* _GIVEN TEXT_

++++++++++

With Justine Greening’s announcement yesterday we discovered that the DfE has definitely understood that all is not rosy in the primary assessment garden. And yet, we find ourselves looking at two more years of the broken system before anything changes. My Twitter timeline today has been filled with people outraged at the fact that the “big announcement” turned out to be “no change”.

I understand the rage entirely. And I certainly don’t think I’ve been shy about criticising the department’s chaotic organisation of the test and errors made. But I’m also not ready to throw my toys out of the pram just yet. This might just be the first evidence that the department is really listening. Yes, perhaps too little too late. Yes, it would have been nice for it to have been accompanied by an acknowledgement that the problems were caused by the pace of change enforced by ministers. But maybe they’re learning that lesson?

For a start, there are many teachers nationally who are just glad of the consistency. As my headteacher said earlier today, it leaves us with a consistent inconsistency. But nevertheless, there will be many teachers who are relieved to see that the system is going to be familiar for the next couple of years.

It’s a desire I can understand, but just can’t go along with. There are too many problems with the current system – mostly those surrounding the Teacher Assessment frameworks and moderation. But I will hang fire, because there is the prospect of change on the horizon.

It’s tempting to see it as meaningless consultation, but until we see the detail I don’t want to rule anything out. I hope that the department is listening to advice, and is open to recommendations – including those which the NAHT Assessment Reform Group of which I am a member is drawing together over this term.

If the DfE listens to the profession, and in the spring consults on a meaningful reform that brings about sensible assessment and accountability processes, then we may eventually come to see yesterday’s announcement as the least bad of the available options.

Of course, if they mess it up again, I’ll be on their case.

The potential of Comparative Judgement in primary

I have made no secret of my loathing of the Interim Assessment Frameworks, and the chaos surrounding primary assessment of late. I’ve also been quite open about a far less popular viewpoint: that we should give up on statutory Teacher Assessment. The chaos of the 2016 moderation process and outcomes was an extreme case, but it’s quite clear that the system cannot work.

It’s crazy that schools can be responsible for deciding the scores on which they will be judged. It has horrible effects on reliability of that data, and also creates pressure which has an impact on the integrity of teachers’ and leaders’ decisions. What’s more, as much as we would like for our judgements to be considered as accurate, the evidence points to a sad truth: humans (including teachers) are fallible. As a result, Teacher Assessment judgements are biased – before we even take into account the pressures of needing the right results for the school. Tests tend to be more objective.

++++++++++

* _DATASET EXCERPT_
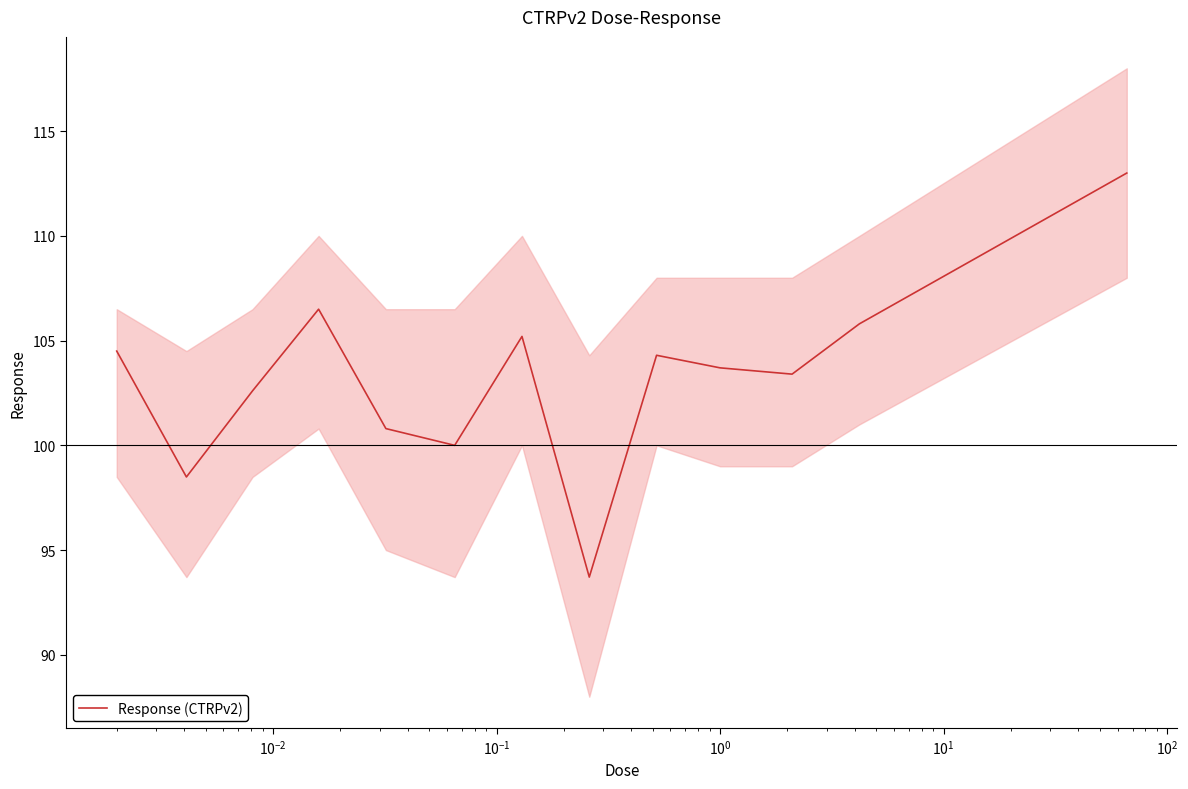

How many interior local valleys (lower than both neighbors) does the data have?

4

++++++++++

* _QUESTIONS TO ANSWER_
[1] Quote the post on primary assessment word for word, starting with "It’s a desire" and going on through "over this term.".
[2] Extend the post on primary assessment by writing what follows its last sentence.
The data bear no relation to the post on primary assessment.

* _ANSWERS BY ITEM NUMBER_
[1]
It’s a desire I can understand, but just can’t go along with. There are too many problems with the current system – mostly those surrounding the Teacher Assessment frameworks and moderation. But I will hang fire, because there is the prospect of change on the horizon.

It’s tempting to see it as meaningless consultation, but until we see the detail I don’t want to rule anything out. I hope that the department is listening to advice, and is open to recommendations – including those which the NAHT Assessment Reform Group of which I am a member is drawing together over this term.

[2]
However, it’s also fair to say that tests have their limitations. I happen to think that the model of Reading and Maths tests is not unreasonable. True, there were problems with this year’s, but the basic principles seems sound to me, so long as we remember that the statutory tests are about the accountability cycle, not about formative information. But even here there is a gap: the old Writing test was scrapped because of its failings.

That’s where Comparative Judgement has a potential role to play. But there is some work to be done in the profession for it to find its right place. Firstly we have to be clear about a couple of things:

  1. Statutory Assessment at the end of Key Stages is – and indeed should be – separate from the rest of assessment that happens in the classroom
  2. What we do to judge work, and how we report that to pupils and parents are – and should be – separate things.

Comparative Judgement is based on the broad idea of comparing lots of pieces of work until you have essentially sorted them into a rank order. That doesn’t mean that individuals’ ranks need be reported, any more than we routinely report raw scores to pupils and parents. It does, though, offer the potential of moving away from the hideous tick-box approach of the Interim Frameworks.

Teachers are understandably concerned by the idea of ranking, but it’s really not that different from how we previously judged writing. Most experienced Y2/Y6 teachers didn’t spend hours poring over the level descriptors, but rather used their knowledge of what they considered L2/L4 to look like, and judged whether they were looking at work that was better or worse. Comparative Judgement simply formalises this process.

It particularly tackles the issue that is particularly prevalent with the current interim arrangements: excellent writing which scores poorly because of a lack of dashes or hyphens (and poor writing which scores highly because it’s littered with them!). If we really want good writing to be judged “in the round”, then we cannot rely on simplistic and narrow criteria. Rather, we have to look at work more holistically – and Comparative Judgement can achieve that.

Rather than teachers spending hours poring over tick-lists and building portfolios of evidence, we would simply submit a number of pieces of work towards the end of Year 6 and they would be compared to others nationally. If the DfE really wants to, once they had been ranked in order, they could apply scaled scores to the general pattern, so that pupils received a scaled score just like the tests for their writing. The difference would be that instead of collecting a few marks for punctuation, and a few for modal verbs, the whole score would be based on the overall effect of the piece of writing. Equally, the rankings could be turned into “bands” that matched pupils who were “Working Towards” or “Working at Greater Depth”. Frankly, we could choose quite what was reported to pupils and parents; the key point is that we would be more fairly comparing pupils based on how good they were at writing, rather than how good they were at ticking off features from a list.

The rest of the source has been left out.